A proposal to reduce oil price volatility

Sottotitolo: 
OPEC lacks sufficient tools to manage oil, but  Saudi Arabia could shift  from the position of price taker  to that of price maker. Saudi Arabia should sell its oil in the same way that  Governments sell their bonds, by auction.

The  economic  situation is  getting worse, and everybody expects high or rising  prices for both energy and food, a double  hit for a still weak world economy , a shock whose political repercussions may be quite unsettling. Moreover,  the Middle East is in a phase of political change.  There is no surprise , therefore, that the crucial problem  of the crude oil price is discussed again  in depth, and  that  time honoured  set ups  are  challenged.  Among the various pious declarations of good will,  a proposal has been advanced  which is sufficiently developed on the technical level  to be taken seriously , and  at least able to create  a useful discussion. It has been presented by Giacomo Luciani,  an Italian economist with a long  experience of the Middle East , and of the oil business ("From Price Taker to Price Maker? Saudi Arabia and the World Oil Market"  http://relooney.info/0_New_9627.pdf) . 

The proposal is quite simple in its general outline, and does not require the agreement of all the world on some objectively difficult , if not impossible, general agreement.  The country with more reserves and more production should  sell its oil directly,  in such a way as to make the real price of oil as free as possible  from the influence of financial speculation.  The proposal starts with a  short , but deep  anaisys of the present situation, which is dominated by the high volatility of the crude oil prices, which is due to a number of reasons.

# # # #

■ WHAT IS BEING ASKED
Write the next part of the article on reducing oil price volatility, starting right after its last sentence. The listing has no connection to the oil price article.

# # # #

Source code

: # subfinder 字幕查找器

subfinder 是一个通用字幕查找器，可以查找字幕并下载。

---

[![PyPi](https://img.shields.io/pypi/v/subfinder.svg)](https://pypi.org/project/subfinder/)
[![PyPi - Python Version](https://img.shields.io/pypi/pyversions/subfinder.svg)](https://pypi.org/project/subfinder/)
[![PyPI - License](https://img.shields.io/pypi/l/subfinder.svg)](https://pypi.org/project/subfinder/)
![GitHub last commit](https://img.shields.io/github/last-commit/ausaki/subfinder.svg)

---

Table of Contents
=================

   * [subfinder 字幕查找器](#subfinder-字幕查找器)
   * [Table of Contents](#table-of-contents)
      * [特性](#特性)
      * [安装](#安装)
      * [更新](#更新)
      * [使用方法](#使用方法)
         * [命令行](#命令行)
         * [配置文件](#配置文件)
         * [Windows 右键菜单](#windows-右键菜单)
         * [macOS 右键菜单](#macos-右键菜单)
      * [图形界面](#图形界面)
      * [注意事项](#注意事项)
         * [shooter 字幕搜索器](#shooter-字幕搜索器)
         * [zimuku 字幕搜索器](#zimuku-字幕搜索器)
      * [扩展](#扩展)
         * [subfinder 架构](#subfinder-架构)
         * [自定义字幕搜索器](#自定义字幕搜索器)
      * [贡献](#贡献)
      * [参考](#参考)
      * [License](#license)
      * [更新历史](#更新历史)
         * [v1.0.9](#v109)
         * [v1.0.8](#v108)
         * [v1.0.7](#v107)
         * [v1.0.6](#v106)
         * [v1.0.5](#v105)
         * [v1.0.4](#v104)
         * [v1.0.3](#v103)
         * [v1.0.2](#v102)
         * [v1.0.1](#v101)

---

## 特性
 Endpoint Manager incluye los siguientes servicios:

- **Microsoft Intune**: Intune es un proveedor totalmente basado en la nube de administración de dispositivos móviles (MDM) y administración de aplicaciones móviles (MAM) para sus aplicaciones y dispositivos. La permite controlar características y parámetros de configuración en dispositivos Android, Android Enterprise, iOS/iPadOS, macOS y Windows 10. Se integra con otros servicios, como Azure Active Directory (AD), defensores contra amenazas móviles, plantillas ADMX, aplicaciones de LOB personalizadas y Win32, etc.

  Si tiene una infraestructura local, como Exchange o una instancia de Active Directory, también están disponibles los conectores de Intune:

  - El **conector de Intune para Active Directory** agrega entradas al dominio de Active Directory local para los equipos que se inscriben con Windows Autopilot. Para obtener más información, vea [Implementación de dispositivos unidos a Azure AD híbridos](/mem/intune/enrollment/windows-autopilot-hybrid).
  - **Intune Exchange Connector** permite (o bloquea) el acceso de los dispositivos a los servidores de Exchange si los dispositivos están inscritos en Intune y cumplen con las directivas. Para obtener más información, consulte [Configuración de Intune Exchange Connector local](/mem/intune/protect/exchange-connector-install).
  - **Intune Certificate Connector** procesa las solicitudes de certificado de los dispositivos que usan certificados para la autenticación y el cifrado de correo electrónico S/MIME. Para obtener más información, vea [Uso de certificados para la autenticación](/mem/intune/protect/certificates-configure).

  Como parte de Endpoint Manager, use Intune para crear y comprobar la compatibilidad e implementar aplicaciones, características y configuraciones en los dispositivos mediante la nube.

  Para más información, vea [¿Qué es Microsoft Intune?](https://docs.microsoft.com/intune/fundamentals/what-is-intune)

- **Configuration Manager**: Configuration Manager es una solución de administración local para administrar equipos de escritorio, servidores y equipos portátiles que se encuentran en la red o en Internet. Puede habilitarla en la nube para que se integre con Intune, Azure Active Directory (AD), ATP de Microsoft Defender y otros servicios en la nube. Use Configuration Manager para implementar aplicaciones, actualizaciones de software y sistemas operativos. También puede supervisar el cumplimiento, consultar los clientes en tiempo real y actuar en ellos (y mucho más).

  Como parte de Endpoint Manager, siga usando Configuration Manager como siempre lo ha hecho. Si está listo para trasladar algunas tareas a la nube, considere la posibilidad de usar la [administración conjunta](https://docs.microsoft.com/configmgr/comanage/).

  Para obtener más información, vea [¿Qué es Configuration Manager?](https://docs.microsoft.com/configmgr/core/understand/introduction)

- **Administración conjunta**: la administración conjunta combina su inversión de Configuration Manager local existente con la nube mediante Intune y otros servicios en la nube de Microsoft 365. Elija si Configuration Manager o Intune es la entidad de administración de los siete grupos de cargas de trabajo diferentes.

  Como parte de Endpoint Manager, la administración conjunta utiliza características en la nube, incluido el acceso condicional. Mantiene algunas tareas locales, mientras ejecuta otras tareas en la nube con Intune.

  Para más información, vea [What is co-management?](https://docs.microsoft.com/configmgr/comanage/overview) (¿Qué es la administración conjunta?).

# # # #

■ TASK OUTPUT
 First, OPEC has never adopted  a long term  strategy  for pricing oil, and it has fallen back to a reference price system . That  means  that OPEC oil is not available for trading  ( when bought, it cannot be resold) and must therefore  be sold  on the basis of quotations of tradable oil,  Brent and West Texas Intermediate , neither of which is produced in serious volumes. That created  the futures market , whose speculative nature  is often considered  the basic reason for the volatility.

 Second, the present market   produces only slow and often weak answer of both demand and supply  to prices  changes.  Volatility ensues, which means that there is no discernable price trend , and that forecasts are  practically impossible . The impossibility of predicting future prices , in its turn,  frustrates rational investment decisions.

To day, after the shocks of 2007-2009 there is a political consensus  on the need to dampen volatility , and  on the necessity to agree on prices  that may be acceptable to all sides. Prime Ministers and Presidents spoke about  a proposal for an international committee  which would decide on a price band, which presumably would requite  active market intervention. ENI also advanced a similar proposal.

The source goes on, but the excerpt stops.